+++ TEXT EXCERPT +++

This is one of the biggest problems with most of the email marketing that I see done by tax professionals and accountants, and it is a holdover from the days when print marketing dominated the online space.

Email should never be used as a “newsletter.”

It is not going to garner new tax or accounting clients for your firm. What breaks my heart is that some tax professionals send those dull monstrosities out (because they came with their business-card website or tax software), and then they think:

“Oh, I’ve tried email marketing. Doesn’t work.”


So before I do a takedown of the “tax tips newsletter,” let’s look at the numbers:

 

Because we at AdvisorProMarketer believe: the data doesn’t lie.

  • Email has 4.1+ billion users compared to Facebook’s 1.9 billion, and Twitter’s 187 million. [Source, Source]
  • When starting their day, 58 percent of people check their email before anything else, while 11 percent check their Facebook accounts and 2 percent check Twitter first. [Source]
  • The average email click-through rates for email sit at 3.57 percent. For Facebook, they are .07 percent and for Twitter, .03 percent. [Source]
  • Email gets more conversions than social media. On average 66 percent of users make a purchase after email messaging, 20 percent for Facebook, and 6 percent for Twitter. [Source]
  • And, email comes with a better ROI: 3800 percent compared to 28 percent on average for social media. [Source]

I can go on.

But let’s get to the “tax tips newsletter,” shall we?

I spend my mornings, as you probably do, cranking through my inbox and churning out the marketing junk which has little relevance to me or my business.

Sound familiar?

However, if you pay attention to emails that YOU respond to, you’ll see a different approach.


Email is a relational medium.


As it is MOSTLY used (i.e. in practice, intent, and in the kinds of emails that we mostly consume and act upon), email is:

  • One-to-one communication, not a mass broadcast.
  • Meant to be replied to, not just clicked through.
  • Relational in tone and content.
  • Containing content that is relevant to the recipient, not just the sender.

Right away, you probably sense that the newsletter approach violates these norms, and is automatically received as “marketing” by your advisory clients. 

Which is not how you want to be received.

+++ RAW DATA +++

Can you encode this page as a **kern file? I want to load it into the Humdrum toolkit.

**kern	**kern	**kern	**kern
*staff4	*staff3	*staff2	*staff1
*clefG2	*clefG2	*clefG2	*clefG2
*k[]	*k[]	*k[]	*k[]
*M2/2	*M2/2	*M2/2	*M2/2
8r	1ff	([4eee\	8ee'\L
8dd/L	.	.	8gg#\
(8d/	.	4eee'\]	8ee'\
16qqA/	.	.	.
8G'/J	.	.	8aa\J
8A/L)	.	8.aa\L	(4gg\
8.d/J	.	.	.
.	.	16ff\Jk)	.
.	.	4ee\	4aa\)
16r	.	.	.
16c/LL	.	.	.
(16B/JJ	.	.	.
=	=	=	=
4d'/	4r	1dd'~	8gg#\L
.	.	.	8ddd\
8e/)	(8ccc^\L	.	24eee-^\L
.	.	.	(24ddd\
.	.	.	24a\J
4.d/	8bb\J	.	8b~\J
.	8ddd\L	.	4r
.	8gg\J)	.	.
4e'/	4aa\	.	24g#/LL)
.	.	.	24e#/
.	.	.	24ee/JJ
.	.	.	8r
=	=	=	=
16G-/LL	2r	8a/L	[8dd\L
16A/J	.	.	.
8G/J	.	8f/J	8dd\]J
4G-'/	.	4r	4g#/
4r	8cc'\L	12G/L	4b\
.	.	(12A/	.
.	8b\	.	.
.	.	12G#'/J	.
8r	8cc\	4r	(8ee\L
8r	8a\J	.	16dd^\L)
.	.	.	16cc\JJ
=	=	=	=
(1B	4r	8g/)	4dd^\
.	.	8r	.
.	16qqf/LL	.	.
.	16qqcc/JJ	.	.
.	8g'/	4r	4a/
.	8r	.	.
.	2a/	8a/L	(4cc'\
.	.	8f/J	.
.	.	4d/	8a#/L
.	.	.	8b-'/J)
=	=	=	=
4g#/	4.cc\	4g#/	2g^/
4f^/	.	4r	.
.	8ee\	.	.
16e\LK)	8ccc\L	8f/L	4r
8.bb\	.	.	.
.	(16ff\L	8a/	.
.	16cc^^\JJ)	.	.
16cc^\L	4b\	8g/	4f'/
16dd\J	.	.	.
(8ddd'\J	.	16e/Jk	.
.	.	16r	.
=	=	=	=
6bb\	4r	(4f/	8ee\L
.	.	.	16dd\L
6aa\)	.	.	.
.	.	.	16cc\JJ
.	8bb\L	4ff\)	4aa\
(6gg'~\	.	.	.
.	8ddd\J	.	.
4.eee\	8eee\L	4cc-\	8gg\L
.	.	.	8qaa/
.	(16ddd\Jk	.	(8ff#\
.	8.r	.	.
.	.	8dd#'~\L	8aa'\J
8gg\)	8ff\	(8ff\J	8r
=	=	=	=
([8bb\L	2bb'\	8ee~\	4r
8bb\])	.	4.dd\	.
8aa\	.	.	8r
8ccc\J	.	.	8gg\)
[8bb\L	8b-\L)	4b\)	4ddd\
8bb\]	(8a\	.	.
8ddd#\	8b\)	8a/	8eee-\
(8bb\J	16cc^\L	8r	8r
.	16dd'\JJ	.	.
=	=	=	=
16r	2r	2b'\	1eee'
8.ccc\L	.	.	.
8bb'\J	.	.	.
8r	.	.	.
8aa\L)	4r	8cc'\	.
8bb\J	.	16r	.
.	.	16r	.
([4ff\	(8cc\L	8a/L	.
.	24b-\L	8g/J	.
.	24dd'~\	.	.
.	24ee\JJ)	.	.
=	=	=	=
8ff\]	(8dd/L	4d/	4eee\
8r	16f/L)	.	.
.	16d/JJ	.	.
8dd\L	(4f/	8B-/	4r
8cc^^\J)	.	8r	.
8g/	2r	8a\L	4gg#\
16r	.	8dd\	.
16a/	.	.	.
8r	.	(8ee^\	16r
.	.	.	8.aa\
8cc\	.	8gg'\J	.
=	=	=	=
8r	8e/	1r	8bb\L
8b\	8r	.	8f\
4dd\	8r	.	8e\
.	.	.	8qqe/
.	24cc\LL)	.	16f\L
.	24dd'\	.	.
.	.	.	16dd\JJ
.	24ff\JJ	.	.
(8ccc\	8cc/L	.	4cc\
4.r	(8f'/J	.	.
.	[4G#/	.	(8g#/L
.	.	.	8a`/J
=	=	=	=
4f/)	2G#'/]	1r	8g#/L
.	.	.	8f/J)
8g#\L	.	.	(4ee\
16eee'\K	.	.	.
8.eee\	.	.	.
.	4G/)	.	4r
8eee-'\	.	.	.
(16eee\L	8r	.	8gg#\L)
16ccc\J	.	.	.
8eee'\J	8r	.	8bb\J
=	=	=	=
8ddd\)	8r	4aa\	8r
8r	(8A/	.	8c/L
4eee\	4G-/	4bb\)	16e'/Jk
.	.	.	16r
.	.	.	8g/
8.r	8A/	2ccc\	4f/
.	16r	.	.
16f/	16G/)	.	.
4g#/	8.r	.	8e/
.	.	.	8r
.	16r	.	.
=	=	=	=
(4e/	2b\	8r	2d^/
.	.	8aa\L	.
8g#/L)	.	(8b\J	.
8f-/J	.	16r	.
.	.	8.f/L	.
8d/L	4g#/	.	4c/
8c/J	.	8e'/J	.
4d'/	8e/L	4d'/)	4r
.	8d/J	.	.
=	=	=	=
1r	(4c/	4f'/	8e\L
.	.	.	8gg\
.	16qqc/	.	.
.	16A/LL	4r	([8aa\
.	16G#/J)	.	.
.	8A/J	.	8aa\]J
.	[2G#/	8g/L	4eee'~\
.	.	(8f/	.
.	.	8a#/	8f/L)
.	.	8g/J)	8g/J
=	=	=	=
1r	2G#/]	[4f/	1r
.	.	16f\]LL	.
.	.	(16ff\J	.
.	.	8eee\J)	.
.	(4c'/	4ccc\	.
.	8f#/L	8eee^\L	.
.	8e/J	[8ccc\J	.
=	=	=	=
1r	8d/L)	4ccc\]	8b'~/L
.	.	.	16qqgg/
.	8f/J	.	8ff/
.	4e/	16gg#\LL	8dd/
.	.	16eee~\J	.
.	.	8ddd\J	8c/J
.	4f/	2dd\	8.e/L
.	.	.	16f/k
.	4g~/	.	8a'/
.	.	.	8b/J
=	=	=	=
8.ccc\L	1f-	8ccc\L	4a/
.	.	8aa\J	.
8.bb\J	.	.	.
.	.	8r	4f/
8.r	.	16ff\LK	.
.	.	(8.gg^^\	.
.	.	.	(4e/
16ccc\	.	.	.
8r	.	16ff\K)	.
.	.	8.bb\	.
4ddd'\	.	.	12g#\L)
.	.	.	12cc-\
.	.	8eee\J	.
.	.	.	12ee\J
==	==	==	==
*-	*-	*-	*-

+++

QUESTIONS TO ANSWER –
1. State whether each statement agrees with the email marketing text, answering yes or no and quoting the deciding words of the text: (a) More than half of people check their email before anything else when starting their day. (b) The text recommends sending email as a newsletter. (c) Twitter has more users than Facebook.
2. Proceed with the email marketing text from the point where it stops.

YOUR WRITTEN ANSWERS –
1.
(a) Yes: "When starting their day, 58 percent of people check their email before anything else"
(b) No: "Email should never be used as a “newsletter.”"
(c) No: "Facebook’s 1.9 billion, and Twitter’s 187 million"

2.
So, here are even more problems with the “tax tips” newsletter…

  • “Professional-looking” headers and graphics

Again, how do you want your emails to be received? As a “professional” email — with content easily found through a simple internet search? Or as a warm, encouraging and actionable note — like one you’d receive from your neighbor down the street?

Because one of those kinds of emails gets deleted … the other doesn’t.

  • Corporate-style, generic content

This is a Big Mistake.

Firstly, you’re not Best Buy or AccountingWeb … and by aping these entities, you’re falling for the old canard that “building a brand” is the primary goal of your marketing.

I’m not against brand-building — far from it; it’s just that it is best accomplished along the road of effective, response-oriented marketing.

And secondly, when you abuse your contacts’ inbox with stuffy technical-ese, tax code updates or commoditized articles, you’re actually demonstrating cavalier disregard for your most important asset: your client and prospect list.

 

Your advisory clients come to you because they want YOU to handle all of this advisory stuff for them.

 

In the vast majority of cases, they don’t want (or need) to be educated about the subtleties of a 1031 exchange — they just want to sell their real estate without getting bit in the behind by the stupid taxes.

But when you use email RIGHTLY, you’re actually building deeper relationships with your advisory clients and prospects. You’re demonstrating that you can be trusted with their time … and with their sensitive financial issues.

So don’t blow your greatest asset (your client list) by sending them corporatized, generic pabulum.

And don’t think that if you do, that you’re “doing email marketing.”